30 March 2010
Sunday was a big day in my life. I had a life altering event. Okay, not really life altering, but it was significant to me and that's all that really matters, right? Sunday was, as most of you know, Palm Sunday. And I haven't been to church in a really really really long time. Way too long. I know no one has asked about my religion and that maybe this makes some people uncomfortable, but, it's me.
There's more than one reason that I haven't been to church. One is that I hate going alone. Josh doesn't like my church, and while he claims to be catholic he never goes to mass, so I'm not sure that he can use it as an excuse. I've been going to the same church since I was 2, but I still hate going by myself. And I totally know that's not the point of church. I just don't like to sit there in the pews by myself.
Two, I haven't been too happy that there isn't more bible based sermons lately. It seems like the old testament reading has been dropped and that the sermon doesn't really revolve around the new testament reading. None of which really sits well with me. I prefer to sit and read the bible while the sermon is going on as opposed to listening, I feel like I learn more that way. And, that's not really a good thing.
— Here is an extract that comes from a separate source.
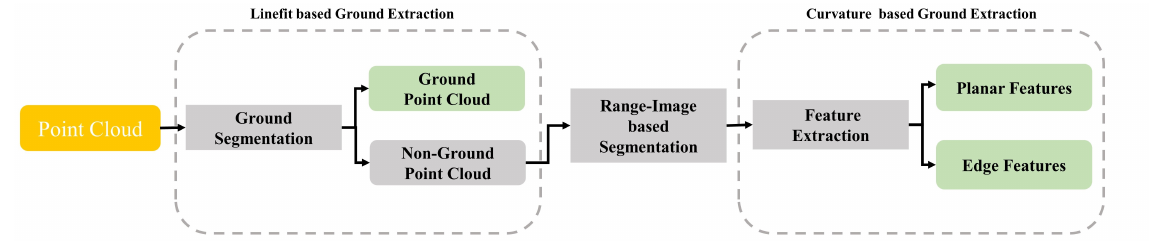
Figure 5. LiDAR feature extraction flowcart. Among them, the yellow represents the input, and the green represents the output result. The gray rectangle represents the processing process, and the rounded rectangle represents the variable.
Three, Lexy wasn't allowed to be in any daycare setting for the first 2 years of her life. Because she was premature with no risk factors for RSV (the virus that causes the common cold but causes pneumonia and all kinds of fun things in babies and toddlers), she didn't get the vaccine and the doctor told me that she shouldn't be exposed to any large groups of children or be in any daycare setting until she was 2 years old. Well, she's 2 and 3 months and I just do not like the idea of leaving her in the care of someone I don't really know, even if it's for an hour. This may be the main reason for my absence. I hate the idea of missing another hour of her life when I already feel like I'm missing half of it because I have to work. And believe me, there was just no keeping her quiet enough to sit through a service for the first 2 years of her life. And the people at my church did not look pleased to see us when she was an infant and we were in the sanctuary.
So, this brings us to Palm Sunday. I got Lexy dressed in what is possibly the cutest outfit ever put on a 2 year old. And, of course, I have visual proof of this.
I decided that it was time to do it. I got her ready, got myself ready and with the moral support of the parents took her to the nursery at the church. Now, thankfully, the attendant that Sunday was one of the few ladies at church that I actually know a little. She has a little girl and all the children in the nursery were about the same age and all girls. I was a little more comfortable leaving her with Eryn, but still pretty darn nervous. And I knew it was all me and not Lexy. I knew she would have a great time and I shouldn't be worried.
I only had my mother go and check on her once. Not bad for an hours service. I am tooting my own horn. I made it through the service (although when I picked Lexy up from the nursery she had a toy in her mouth, which I have to say is one of those kid things that TOTALLY grosses me out) and Lexy was happy to see me and she was happy to stay and play with the toys some more, too. So, it all worked out. But, I still don't want to leave her in the nursery. I'd rather she be with me. That one I'll have to work on.